Von Florian Tempel, Erding

In einer Stellungnahme zur Klage gegen den Grünen-Kreisrat Stephan Glaubitz schreibt das Landratsamt Erding, "dass die Klage nicht vonseiten des Landratsamtes oder gar Herrn Landrat Bayerstorfer eingereicht wurde". Kläger sei der Freistaat Bayern, der in diesem Fall vom Landesamt für Finanzen vertreten werde. Johannes Eichinger, der Vizepräsident des Landesamtes für Finanzen, rückt allerdings auf Nachfrage der Süddeutschen Zeitung die Darstellung zurecht, mit der sich die Verantwortlichen im Landratsamt Erding offensichtlich ein Stück weit aus der Affäre ziehen wollten. "Wir führen nur den Prozess", sagt Eichinger, "die Entscheidung, dass geklagt wird, trifft aber die Ausgangsbehörde."

In der 34 Seiten starken Klageschrift wird Kreisrat Glaubitz vorgeworfen, er habe sich "in ehrenrühriger Weise über die Tätigkeit der Ausländerbehörde im Landratsamt Erding geäußert". Glaubitz hatte scharfe Kritik zum äußerst restriktiven Erdinger Kurs bei der Erteilung von Arbeitserlaubnissen für Asylbewerber geäußert. Ziel der Klage ist, dass Glaubitz Unterlassungserklärungen abgeben, vorformulierte Richtigstellungen veröffentlichen und mehrere Tausend Euro zahlen soll. Da der Streitwert mit fast 92 000 Euro sehr hoch angesetzt ist, drohen ihm zudem extrem hohe Prozesskosten, die ihn wirtschaftlich ruinieren können.

Die Klageschrift ist von der Rechtsanwaltskanzlei Romatka & Collegen verfasst. Die Kanzlei ist schon seit mehreren Monaten in der Sache tätig. Eine Vollmacht vom 22. Juni dieses Jahres legitimiert die Münchner Anwälte, den "Vollmachtgeber gerichtlich und außergerichtlich zu vertreten", dazu gehöre "insbesondere die Befugnis zur Klageerhebung". Diese Vollmacht ist von niemand anderem als dem Erdinger Landrat Martin Bayerstorfer unterschrieben.

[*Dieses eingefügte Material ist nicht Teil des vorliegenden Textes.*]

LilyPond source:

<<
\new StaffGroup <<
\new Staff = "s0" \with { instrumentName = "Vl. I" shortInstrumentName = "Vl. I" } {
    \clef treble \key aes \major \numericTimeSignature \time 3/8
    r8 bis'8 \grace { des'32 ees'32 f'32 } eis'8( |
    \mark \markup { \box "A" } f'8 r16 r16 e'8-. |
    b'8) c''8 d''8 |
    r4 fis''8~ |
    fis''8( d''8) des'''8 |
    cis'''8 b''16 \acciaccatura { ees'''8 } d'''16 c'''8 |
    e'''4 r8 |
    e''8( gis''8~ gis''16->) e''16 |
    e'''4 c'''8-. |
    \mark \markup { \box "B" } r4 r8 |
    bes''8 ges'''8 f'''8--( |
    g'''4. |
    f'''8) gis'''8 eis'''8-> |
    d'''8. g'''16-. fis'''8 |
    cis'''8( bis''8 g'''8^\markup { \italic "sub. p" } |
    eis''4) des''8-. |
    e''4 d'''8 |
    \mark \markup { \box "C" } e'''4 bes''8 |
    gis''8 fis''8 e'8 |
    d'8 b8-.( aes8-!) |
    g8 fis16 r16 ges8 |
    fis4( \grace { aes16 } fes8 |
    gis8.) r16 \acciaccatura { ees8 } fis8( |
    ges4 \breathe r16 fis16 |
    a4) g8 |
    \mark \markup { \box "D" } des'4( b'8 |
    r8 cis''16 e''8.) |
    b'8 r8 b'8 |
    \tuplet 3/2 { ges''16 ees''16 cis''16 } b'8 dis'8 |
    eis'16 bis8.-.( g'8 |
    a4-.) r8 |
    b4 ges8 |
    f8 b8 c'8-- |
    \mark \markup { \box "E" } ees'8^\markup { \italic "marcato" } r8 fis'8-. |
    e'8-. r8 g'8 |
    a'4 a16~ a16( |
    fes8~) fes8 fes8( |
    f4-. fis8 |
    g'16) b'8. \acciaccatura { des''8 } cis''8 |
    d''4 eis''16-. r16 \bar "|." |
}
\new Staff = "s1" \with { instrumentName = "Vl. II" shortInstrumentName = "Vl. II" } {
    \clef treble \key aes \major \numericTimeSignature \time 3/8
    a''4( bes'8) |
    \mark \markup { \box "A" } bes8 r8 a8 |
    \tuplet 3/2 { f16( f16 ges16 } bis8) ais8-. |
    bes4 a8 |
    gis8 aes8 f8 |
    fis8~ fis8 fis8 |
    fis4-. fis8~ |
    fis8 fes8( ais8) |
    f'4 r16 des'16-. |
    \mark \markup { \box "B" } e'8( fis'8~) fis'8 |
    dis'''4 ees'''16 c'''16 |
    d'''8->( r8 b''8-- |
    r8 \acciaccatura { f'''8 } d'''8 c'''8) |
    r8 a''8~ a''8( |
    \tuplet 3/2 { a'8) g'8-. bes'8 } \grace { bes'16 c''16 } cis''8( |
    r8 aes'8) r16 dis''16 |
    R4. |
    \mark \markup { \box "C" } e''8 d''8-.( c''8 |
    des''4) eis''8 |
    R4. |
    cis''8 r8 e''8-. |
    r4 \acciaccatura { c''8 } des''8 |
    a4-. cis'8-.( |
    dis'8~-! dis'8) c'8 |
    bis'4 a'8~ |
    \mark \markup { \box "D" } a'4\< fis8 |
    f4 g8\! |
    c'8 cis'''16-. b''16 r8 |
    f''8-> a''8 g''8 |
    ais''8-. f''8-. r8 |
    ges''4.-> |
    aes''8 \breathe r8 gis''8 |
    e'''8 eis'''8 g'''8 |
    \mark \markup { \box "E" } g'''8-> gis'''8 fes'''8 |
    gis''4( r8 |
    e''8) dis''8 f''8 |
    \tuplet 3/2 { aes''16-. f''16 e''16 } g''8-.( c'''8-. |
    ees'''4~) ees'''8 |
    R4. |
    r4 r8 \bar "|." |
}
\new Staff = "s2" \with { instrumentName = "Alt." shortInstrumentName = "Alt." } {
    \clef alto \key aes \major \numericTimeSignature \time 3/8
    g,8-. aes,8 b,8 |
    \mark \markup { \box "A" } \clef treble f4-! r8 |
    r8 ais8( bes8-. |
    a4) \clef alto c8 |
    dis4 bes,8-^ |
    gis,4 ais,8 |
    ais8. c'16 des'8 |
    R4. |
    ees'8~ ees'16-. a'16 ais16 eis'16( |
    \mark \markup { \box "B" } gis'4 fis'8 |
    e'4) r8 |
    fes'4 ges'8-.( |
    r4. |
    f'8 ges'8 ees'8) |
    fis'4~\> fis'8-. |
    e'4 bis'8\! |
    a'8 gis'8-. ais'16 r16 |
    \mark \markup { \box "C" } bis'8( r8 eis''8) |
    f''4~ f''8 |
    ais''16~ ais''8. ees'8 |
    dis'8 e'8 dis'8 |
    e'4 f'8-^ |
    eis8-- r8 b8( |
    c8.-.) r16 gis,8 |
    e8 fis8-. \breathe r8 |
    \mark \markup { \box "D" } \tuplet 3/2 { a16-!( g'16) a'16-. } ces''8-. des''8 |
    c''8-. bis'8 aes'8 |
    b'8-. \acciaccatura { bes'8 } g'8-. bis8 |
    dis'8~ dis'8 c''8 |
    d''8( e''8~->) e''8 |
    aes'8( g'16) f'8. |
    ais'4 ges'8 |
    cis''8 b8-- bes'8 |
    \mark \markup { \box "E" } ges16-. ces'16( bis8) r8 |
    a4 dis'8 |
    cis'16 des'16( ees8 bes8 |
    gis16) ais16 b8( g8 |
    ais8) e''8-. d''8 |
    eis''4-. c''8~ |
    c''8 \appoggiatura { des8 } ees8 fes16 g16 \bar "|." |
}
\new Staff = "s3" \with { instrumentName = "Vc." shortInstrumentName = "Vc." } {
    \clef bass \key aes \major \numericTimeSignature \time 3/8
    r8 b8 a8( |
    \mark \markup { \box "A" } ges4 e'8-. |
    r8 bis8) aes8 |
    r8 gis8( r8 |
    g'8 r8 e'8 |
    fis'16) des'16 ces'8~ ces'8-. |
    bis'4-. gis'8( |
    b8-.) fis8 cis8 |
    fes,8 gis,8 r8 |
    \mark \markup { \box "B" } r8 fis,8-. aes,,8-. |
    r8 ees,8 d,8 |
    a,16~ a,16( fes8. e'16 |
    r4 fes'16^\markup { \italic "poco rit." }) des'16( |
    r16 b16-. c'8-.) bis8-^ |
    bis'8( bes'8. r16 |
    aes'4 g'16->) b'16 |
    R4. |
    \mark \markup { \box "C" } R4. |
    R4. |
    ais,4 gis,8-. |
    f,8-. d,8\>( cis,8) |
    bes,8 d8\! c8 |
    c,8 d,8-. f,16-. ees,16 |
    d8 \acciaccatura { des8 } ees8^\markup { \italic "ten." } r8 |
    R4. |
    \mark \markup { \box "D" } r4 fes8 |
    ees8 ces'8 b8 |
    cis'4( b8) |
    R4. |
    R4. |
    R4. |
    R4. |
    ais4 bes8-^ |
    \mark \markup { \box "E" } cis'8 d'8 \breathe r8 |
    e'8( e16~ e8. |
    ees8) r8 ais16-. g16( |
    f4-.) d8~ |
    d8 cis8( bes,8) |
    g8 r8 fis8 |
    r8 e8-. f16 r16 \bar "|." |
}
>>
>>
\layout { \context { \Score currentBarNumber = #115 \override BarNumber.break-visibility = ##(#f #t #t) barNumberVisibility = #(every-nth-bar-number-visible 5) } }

Dass nunmehr das Landesamt für Finanzen als Vertreter des Freistaats auf der Klägerseite auftritt, ist nur eine formale Notwendigkeit. "Eine Behörde kann nicht klagen", erklärt Vizepräsident Eichinger, "sie hat keine eigene Rechtsfähigkeit". Aus diesem Grund habe man Rechtsabteilungen bei den Dienststellen des Landesamts für Finanzen geschaffen, erklärt Eichinger, die in Zivilprozessen die Klägerfunktion übernehmen, wenn eine Behörde klagen möchte.

In der Stellungnahme aus dem Landratsamt heißt es auch, dass es nicht darum gehe, "ob und inwieweit Herr Glaubitz Kritik im Zusammenhang mit der Erteilung von Arbeitserlaubnissen für Asylbewerber üben kann". Das Landratsamt sieht nicht, dass Glaubitz seine Meinung gesagt hat, sondern legt die Betonung darauf, dass das von ihm Geäußerte falsch sei. "Mehrfach hat sich Herr Glaubitz öffentlich zu angeblichen Missständen im Ausländeramt geäußert, die es bei objektiver Betrachtung nicht gibt." Und: "Das Vorgehen des Ausländeramtes ist in keiner Weise zu beanstanden" - das hätten Gerichtsprozesse gegen abgelehnte Arbeitserlaubnisse ergeben.

Das Bundesverfassungsgericht hat 2013 in einem Fall, in dem es um zugespitzte Kritik an einer Ausländerbehörde ging, der Meinungsfreiheit viel Gewicht beigemessen und die Klage der Behörde abgewiesen: Es gehöre "zum Kernbereich der Meinungsfreiheit (. . . ) Maßnahmen der öffentlichen Gewalt ohne Furcht vor staatlichen Sanktionen auch scharf kritisieren zu können."